For agricultural research organisations, AI-ready knowledge infrastructure has a few specific requirements that generic enterprise approaches tend to miss.

It handles the reality of research archives. Not every document is a clean PDF. Ingestion pipelines need to detect format types automatically and process scanned documents, structured trial data, video, audio, and legacy reports without requiring manual preparation for each one.

It preserves domain relationships. Agricultural research is inherently interconnected. Crop varieties relate to soil types, which relate to climate zones, which relate to pest pressures. A knowledge graph that maps these relationships using formal agricultural ontologies means queries can traverse knowledge connections rather than relying on keyword matching alone.

It supports governance from day one. Role-based access, citation traceability, and relevance boundaries aren't things to add later. For organisations accountable to levy payers and sector stakeholders, every response needs to be auditable and every access point needs to be controlled from the outset.

It gets better over time. A knowledge platform that can't tell you why an answer was wrong, whether the issue was a search failure, a reasoning error, or a gap in the source material, can't improve systematically. Closed-loop evaluation turns usage into a feedback mechanism rather than just a metric.


What this looks like in practice

At the Foundation for Arable Research, 30+ years of arable research was trapped in dense technical reports. By enriching the content with domain context and metadata, FAR now delivers answers growers trust, backed by citations to the original source. Engagement with their research increased by 50%, and the time it takes to find relevant answers dropped by 90%. Their internal research team became some of the heaviest users, discovering connections in their own archives they didn't know existed.

At Birchip Cropping Group, members and advisors across the Australian grain sector now have 24/7 access to trusted, plain-language answers drawn from BCG's independent research. Knowledge that was previously only accessible to those who knew it existed, or who happened to attend the right field day, is now findable by anyone in the network.

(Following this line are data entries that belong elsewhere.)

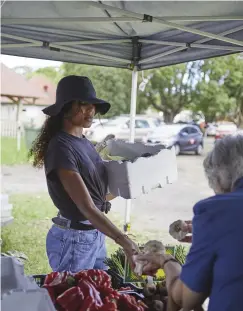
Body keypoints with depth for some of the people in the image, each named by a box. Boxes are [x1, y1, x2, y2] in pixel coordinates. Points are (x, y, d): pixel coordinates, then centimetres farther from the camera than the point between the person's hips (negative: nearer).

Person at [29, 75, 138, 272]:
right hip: (73, 239, -8)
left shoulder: (85, 143, 7)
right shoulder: (61, 147, -20)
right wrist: (124, 242, -34)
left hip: (96, 235, 8)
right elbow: (87, 207, -27)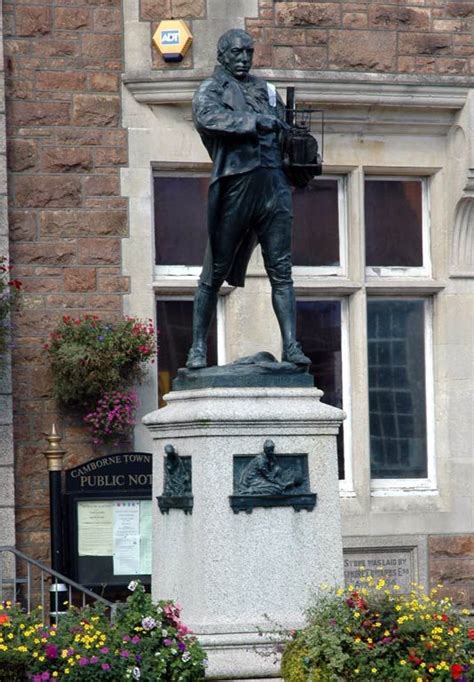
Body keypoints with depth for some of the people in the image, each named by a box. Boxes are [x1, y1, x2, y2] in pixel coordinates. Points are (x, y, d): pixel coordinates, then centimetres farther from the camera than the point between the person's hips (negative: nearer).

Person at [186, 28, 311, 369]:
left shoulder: (264, 88, 21)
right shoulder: (211, 89, 4)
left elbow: (284, 128, 31)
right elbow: (207, 117, -18)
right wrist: (255, 122, -24)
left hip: (273, 185, 4)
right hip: (234, 186, -4)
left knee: (281, 271, -1)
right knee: (215, 274, 1)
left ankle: (291, 346, -3)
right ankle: (199, 347, 8)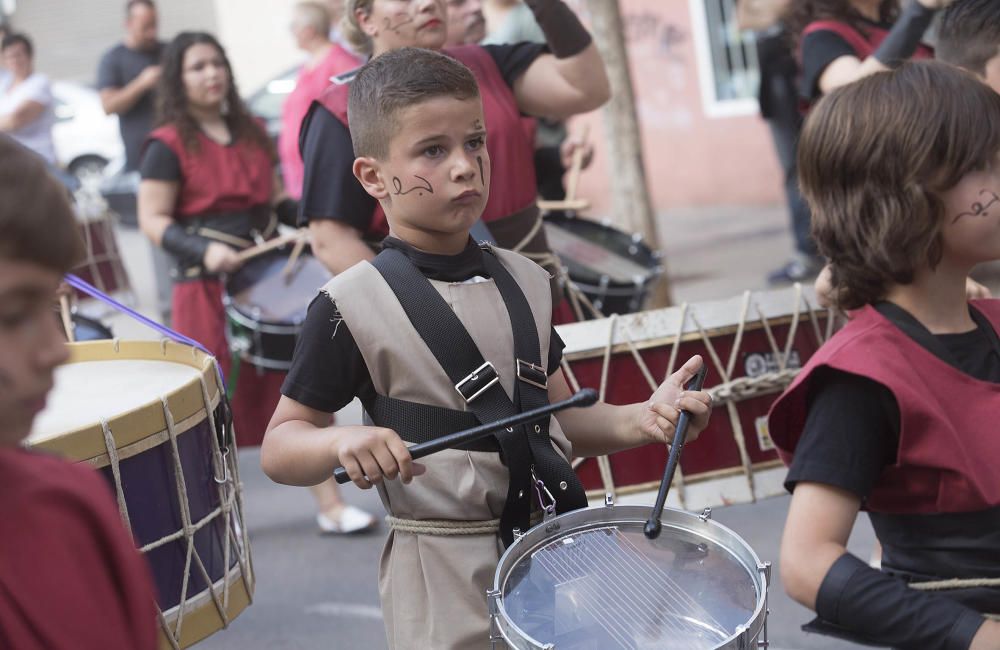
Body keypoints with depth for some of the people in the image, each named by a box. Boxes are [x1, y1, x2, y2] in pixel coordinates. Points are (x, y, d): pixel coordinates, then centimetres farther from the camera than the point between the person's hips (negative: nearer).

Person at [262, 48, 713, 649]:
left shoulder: (525, 283, 5)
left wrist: (642, 420, -5)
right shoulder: (355, 306, -12)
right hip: (446, 580, -5)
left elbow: (561, 420, 12)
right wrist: (342, 443, -27)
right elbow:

Across every deployment, the same pattern holds: the barrier was never demand. It was access.


The takeaway

If your organisation is sitting on decades of valuable research that isn't reaching the people it was produced for, the answer probably isn't more research, better communication plans, or another round of field days. It's building the infrastructure that makes your existing knowledge findable, legible, and responsive to what your community is actually asking.

That's a different kind of investment. But for organisations whose primary asset is knowledge, it's the one that unlocks everything else.